#### STUDY TEXT
Rabbit on the treadmill: Run Rabbit, Run!

By: on July 14, 2009

For the last couple of months I’ve been working on rewriting RabbitMQ’s persister so that it will scale to volumes of data that won’t fit in RAM, and will perform consistently across a wide variety of use cases. This work is coming to a conclusion now, and although the code is not yet released, nor has it even been through QA, benchmarking it thoroughly is useful to allow us to understand what’s good and what’s bad about the new design. In this post I’m not going to do any before and after comparisons — they’ll be coming in due course. Instead, I’m going use RabbitMQ to benchmark harddiscs — an SSD, and a normal rotating harddisc. As someone said at the presentation we gave at the recent Erlang Factory, “using SSDs are just like RAM”. Cue expectations of a turbo-charged, overclocked, overvolted Rabbit, with liquid nitrogen cooling.

So, I arrived at my desk on Monday morning to find Father Christmas had woken early from his year-long hangover, and dropped off an OCZ Vertex SSD 60GB. Now I have read the massive article on Anandtech about how SSDs work, and how most except the Intel ones have awful write performance for anything except sequential writes, and how the new OCZ Vertex range have changed that, have pretty good performance and are usefully not as crippling expensive as the Intel SSDs.

Monday I pretty much spent getting its firmware upgraded (ugh, Windows, DOS etc) getting it all set up, and just hammering the hell out of it. Playing with lots of different filesystems (ext2, ext3, ext4, xfs, btrfs) and just dialing everything to 11. But by the end of the day, I was having a feeling that not all was well. It seemed to be going slower than it had been initially, and I couldn’t really get it to go that much faster. Over night, I remember that yes, SSD performance does degrade once all the empty sectors of the disk have been written to once, because to fill in the remaining gaps, the entire sector has to be erased and rewritten. So the degradation was to be expected. So I thought, ok, I’ve now got to a stage where the drive seems to be well worn in, so let’s benchmark it now.

So, the SSD is 60GB, with a 64MB cache, running OCZ’s 1.30 firmware. The spinning disk is a Western Digital Caviar SE16, 320GB with a 16MB cache (WD3200AAKS). Both disks are formatted using ext3, with exactly the same options, and mounted with data=ordered.

Test 1: Start Rabbit, create a queue, set the queue to disk-only mode (this is a new feature), send in 3 million 1024-byte messages. Measuring, I’m taking microseconds since epoch and running iostat. I’m doing this about ever 0.4 seconds. It doesn’t matter if the interval between calls to iostat aren’t totally even because I’m capturing the timestamp too.

Writing 3 million 1024-byte messages

I’ve divided the 3-million into 3 runs, each of 1 million messages, but the queue isn’t emptied in between runs — i.e. by the end, the queue did have 3 million messages in it.
########
#### DATA EXCERPTS
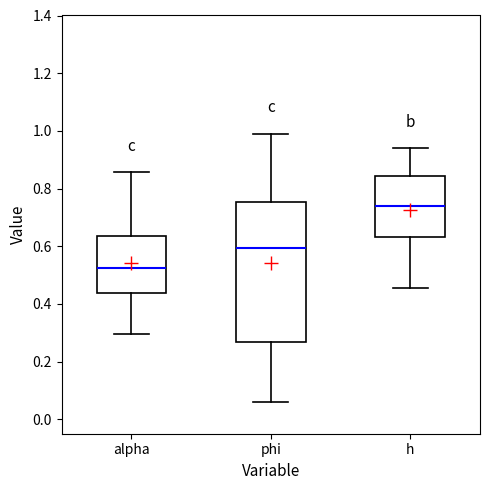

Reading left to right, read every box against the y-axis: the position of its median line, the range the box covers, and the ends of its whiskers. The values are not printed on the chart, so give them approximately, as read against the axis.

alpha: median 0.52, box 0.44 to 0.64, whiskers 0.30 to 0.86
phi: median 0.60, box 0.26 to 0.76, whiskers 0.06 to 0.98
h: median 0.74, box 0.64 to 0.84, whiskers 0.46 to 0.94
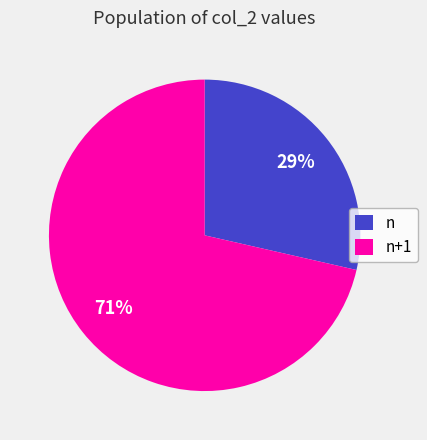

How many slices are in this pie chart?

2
########
**SET OF TASKS**
A: In the RabbitMQ benchmarking post, why did the SSD slow down after the first day of heavy use? Answer in one to three sentences.
B: Please give the filesystem and mount option that the RabbitMQ benchmarking post says were used on both disks.
C: Write a continuation of the RabbitMQ benchmarking post, starting right after its last sentence.

**RESPONSES TO THE TASKS**
A: Once every empty sector on the SSD had been written to once, filling the remaining gaps required erasing and rewriting the entire sector. That made write performance degrade, which the author came to expect.

B: Both disks were formatted with ext3 and mounted with data=ordered.

C:
What can we see here? Well, the spinning disk is just faster. It gets to the end of each million at least 10 seconds sooner. Are either disks saturated? No. The writes are pretty simple — the message content itself gets appended to plain files, so there is almost no seeking going on there. However, we use mnesia to maintain an index into these files. Mnesia is running our table in disc_copies mode, so from time to time it’ll decide to dump out to the disk. That’ll be in a different part of the disk and will cause some seeking, but really should be another large bulk write. Also note that I’m plotting just writes. There were no reads going on at all during this test. CPU load is fairly high, but quite a lot of the time, XOSView does show that processes are stalled waiting on IO to complete. So you think that one doesn’t look too bad? We know that SSDs have traditionally been optimised for sequential performance at the expense of random access and latency. So let’s go from 3,000,000 1024-byte messages to 300,000 10,240-byte messages. This should suit the SSD better, right?

Writing 300,000 10,240-byte messages

Wrong! It’s even worse, and I promise you’ve I’ve not got the two sets of data reversed!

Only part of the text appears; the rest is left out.